Historical population
| Census | Pop. | Note | %± |
| 1910 | 181 |  | — |
| 1920 | 172 |  | −5.0% |
| 1930 | 190 |  | 10.5% |
| 1940 | 220 |  | 15.8% |
| 1950 | 198 |  | −10.0% |
| 1960 | 175 |  | −11.6% |
| 1970 | 125 |  | −28.6% |
| 1980 | 84 |  | −32.8% |
| 1990 | 51 |  | −39.3% |
| 2000 | 44 |  | −13.7% |
| 2010 | 29 |  | −34.1% |
| 2020 | 24 |  | −17.2% |
| 2024 (est.) | 24 |  | 0.0% |
U.S. Decennial Census 2020 Census

===2010 census===
As of the census of 2010, there were 29 people, 16 households, and 12 families living in the city. The population density was 193.3 PD/sqmi. There were 41 housing units at an average density of 273.3 /sqmi. The racial makeup of the city was 100.0% White.

There were 15 households, of which 6.75% had children under the age of 21 living with them, 54.3% were married couples living together, 13.3% had a female householder with no husband present, 6.7% had a male householder with no wife present, and 26.7% were non-families. 20.0% of all households were made up of individuals, and 20% had someone living alone who was 65 years of age or older. The average household size was 1.93 and the average family size was 2.18.

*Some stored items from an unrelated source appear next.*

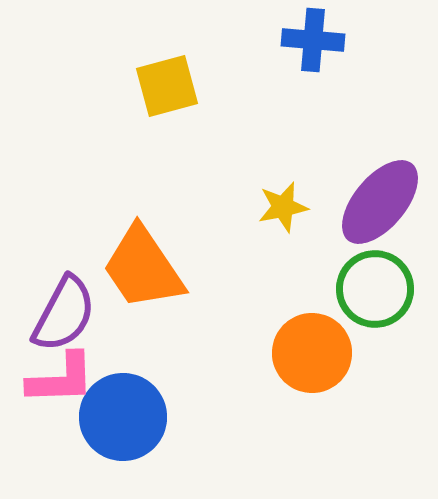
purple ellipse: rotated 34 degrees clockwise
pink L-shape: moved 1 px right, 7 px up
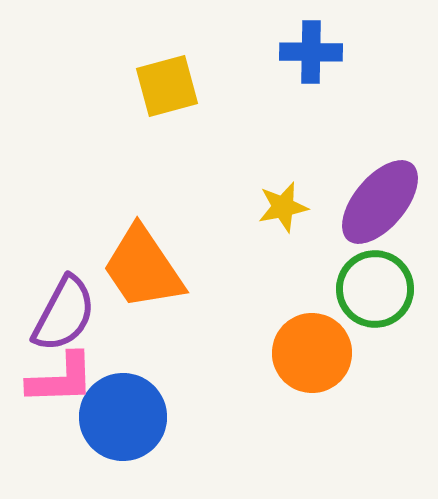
blue cross: moved 2 px left, 12 px down; rotated 4 degrees counterclockwise
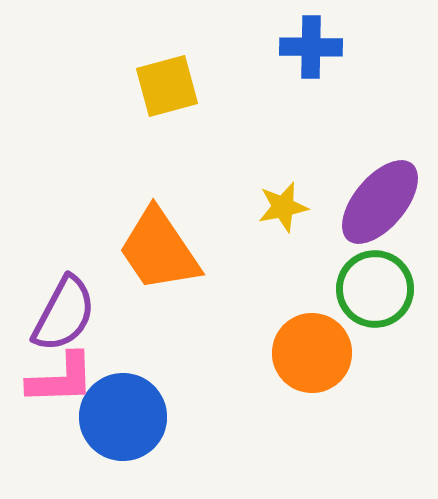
blue cross: moved 5 px up
orange trapezoid: moved 16 px right, 18 px up
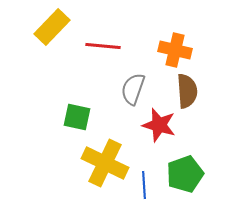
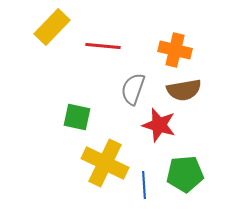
brown semicircle: moved 3 px left, 1 px up; rotated 84 degrees clockwise
green pentagon: rotated 15 degrees clockwise
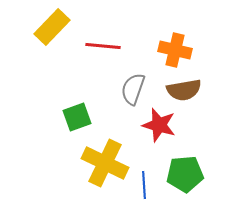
green square: rotated 32 degrees counterclockwise
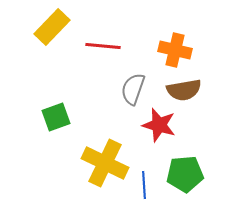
green square: moved 21 px left
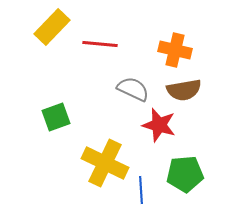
red line: moved 3 px left, 2 px up
gray semicircle: rotated 96 degrees clockwise
blue line: moved 3 px left, 5 px down
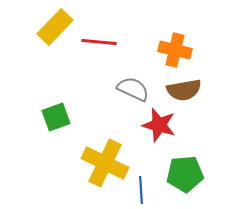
yellow rectangle: moved 3 px right
red line: moved 1 px left, 2 px up
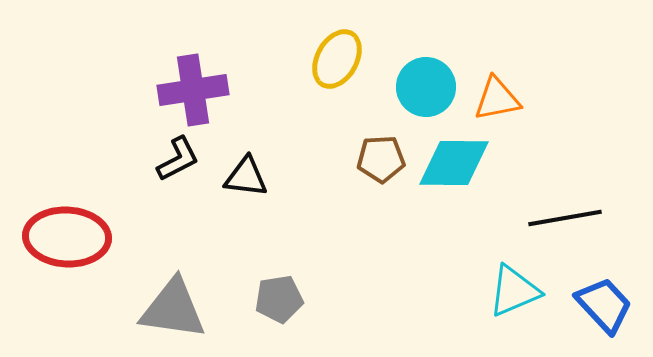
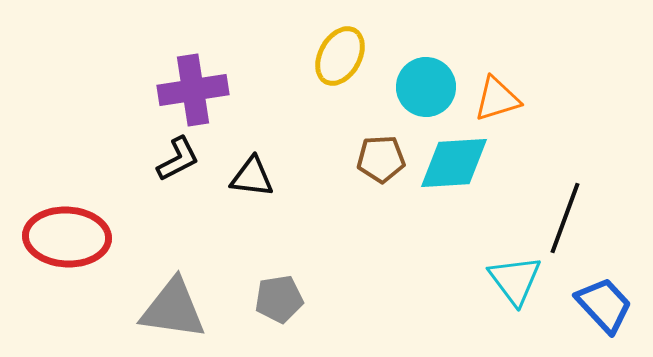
yellow ellipse: moved 3 px right, 3 px up
orange triangle: rotated 6 degrees counterclockwise
cyan diamond: rotated 4 degrees counterclockwise
black triangle: moved 6 px right
black line: rotated 60 degrees counterclockwise
cyan triangle: moved 1 px right, 11 px up; rotated 44 degrees counterclockwise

The median age in the city was 65.8 years. 10.3% of residents were under the age of 18; 0% were between the ages of 18 and 24; 17.1% were from 25 to 44; 17.2% were from 45 to 64; and 55.2% were 65 years of age or older. The gender makeup of the city was 45% male and 55.5% female.

===2000 census===
As of the census of 2000, there were 44 people, 23 households, and 12 families living in the city. The population density was 277.8 PD/sqmi. There were 43 housing units at an average density of 271.5 /sqmi. The racial makeup of the city was 97.73% White and 2.27% Asian.

There were 23 households, out of which 8.7% had children under the age of 18 living with them, 52.2% were married couples living together, and 43.5% were non-families. 30.4% of all households were made up of individuals, and 21.7% had someone living alone who was 65 years of age or older. The average household size was 1.91 and the average family size was 2.23.

In the city, the population was spread out, with 6.8% under the age of 18, 4.5% from 18 to 24, 22.7% from 25 to 44, 27.3% from 45 to 64, and 38.6% who were 65 years of age or older. The median age was 58 years. For every 100 females, there were 100.0 males. For every 100 females age 18 and over, there were 105.0 males.

The median income for a household in the city was $17,292, and the median income for a family was $23,333. Males had a median income of $12,250 versus $16,875 for females. The per capita income for the city was $11,091. There were 18.8% of families and 21.1% of the population living below the poverty line, including no under eighteens and 25.9% of those over 64.